Extrait:
★ ★ ★

Publié le 11 avril 2022

Les risques ne manquent pas : Moment macroéconomique

Le conflit entre la Russie et l’Ukraine, la persistance d’une inflation élevée et la hausse des taux d’intérêt tant attendue par la Fed ont effrayé les investisseurs, tandis que les prix des denrées alimentaires augmentent à leur rythme le plus rapide en quatre décennies.

Les cycles de resserrement de la Fed ne sont pas tous identiques

À mesure que nous avançons dans le cycle économique et que nous nous rapprochons du resserrement des banques centrales, les comparaisons avec les cycles de resserrement précédents et la façon dont les taux des titres du Trésor y ont réagi abondent. En surface, il est facile de comparer le cycle de resserrement que nous amorçons avec ceux du passé, mais il faut savoir que les cycles de resserrement de la Fed ne sont pas tous identiques. Il est important de faire la distinction entre ceux qui se sont produits pendant un contexte macroéconomique baissier et ceux qui se sont produits pendant l’accélération de la croissance.

★ ★ ★

Données recueillies:

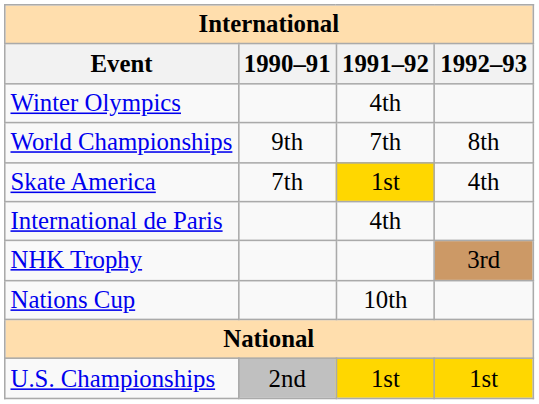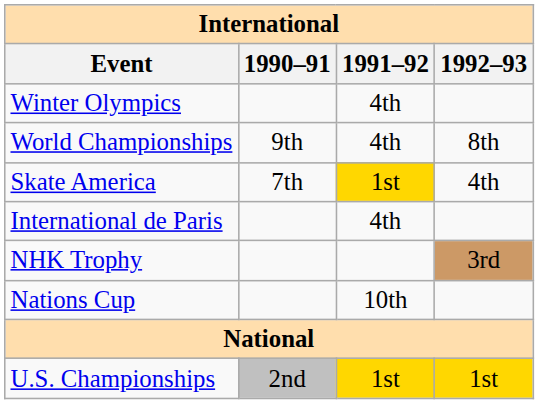World Championships | 1991–92: 7th -> 4th
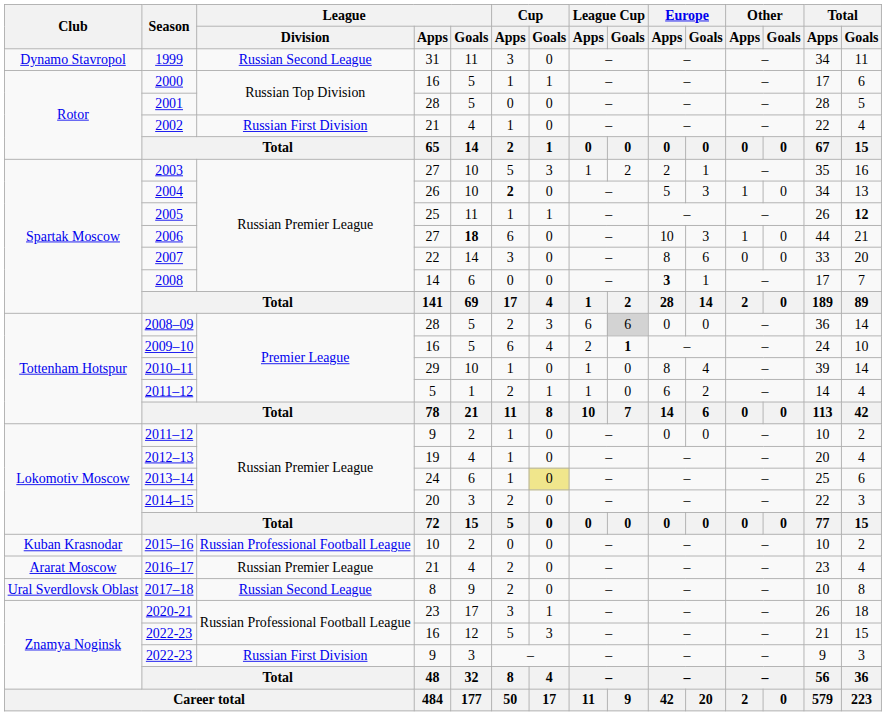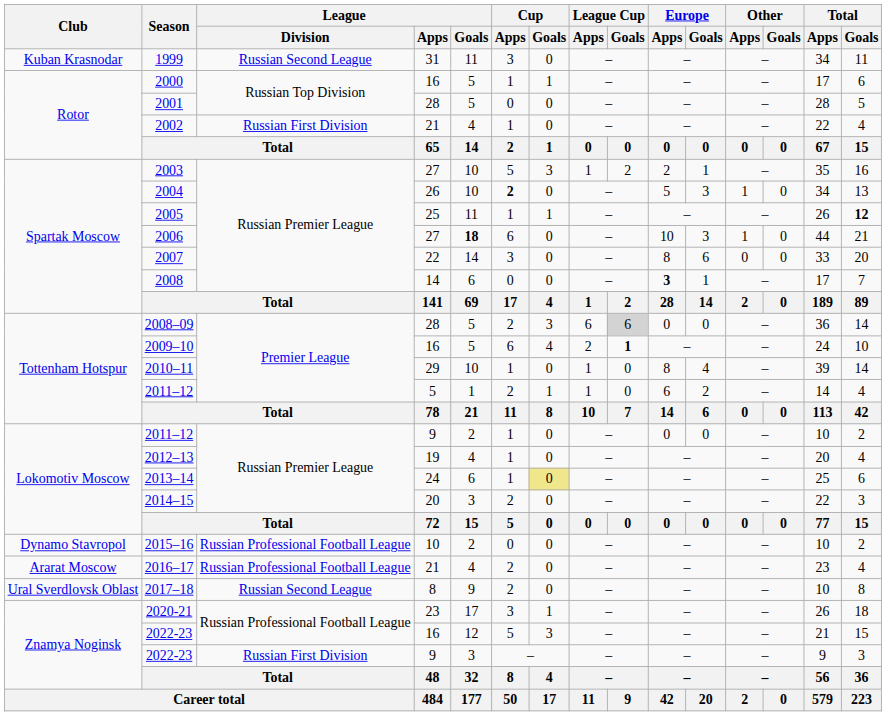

★ ★ ★

Problèmes à résoudre:
1 - D'après l'extrait, à quel rythme les prix des denrées alimentaires augmentent-ils ?
2 - Modifiez le passage de l'extrait qui commence par « Les risques ne » et se termine par « en quatre décennies. » en y remplaçant « investisseurs » par « épargnants », puis donnez le passage ainsi modifié.
3 - Poursuivez l'extrait sur les cycles de resserrement de la Fed à partir de l'endroit où il s'arrête.

Réponses finales:
1 - À leur rythme le plus rapide en quatre décennies.

2 -
Les risques ne manquent pas : Moment macroéconomique

Le conflit entre la Russie et l’Ukraine, la persistance d’une inflation élevée et la hausse des taux d’intérêt tant attendue par la Fed ont effrayé les épargnants, tandis que les prix des denrées alimentaires augmentent à leur rythme le plus rapide en quatre décennies.

3 -
Par exemple, le resserrement monétaire amorcé par la Fed en 1984 et en 2004 a coïncidé avec des périodes de ralentissement de la croissance du PIB et de baisse des indices PMI. Dans le premier cas, les taux des titres du Trésor ont augmenté au début du cycle, mais sont revenus au point de départ lorsque la Fed a mis fin au resserrement. Au cours de la période de 2004 à 2006, les taux se sont négociés dans une fourchette et n’ont augmenté qu’au cours des derniers mois du cycle de resserrement d’environ deux ans.

Notre scénario de base pour 2022  présente à la fois un ralentissement de la croissance (de 5,7 % en 2021 à 4,4 % en 2022) et une baisse des indices PMI. De plus, le conflit entre la Russie et l’Ukraine présente un risque géopolitique accru et rehausse la probabilité d’un contexte de stagflation selon notre scénario de base. En bref, il ne serait pas prudent de supposer que les taux des titres du Trésor augmenteront simplement parce que la Fed est maintenant en mode de resserrement. L’histoire (et la logique économique) nous enseigne que la trajectoire de l’économie a une incidence majeure sur les taux du marché. Cela dit, si les risques de baisse liés à notre scénario de base se manifestent, nous ne verrons peut-être pas les hausses élevées des taux des titres du Trésor auxquelles beaucoup s’attendent.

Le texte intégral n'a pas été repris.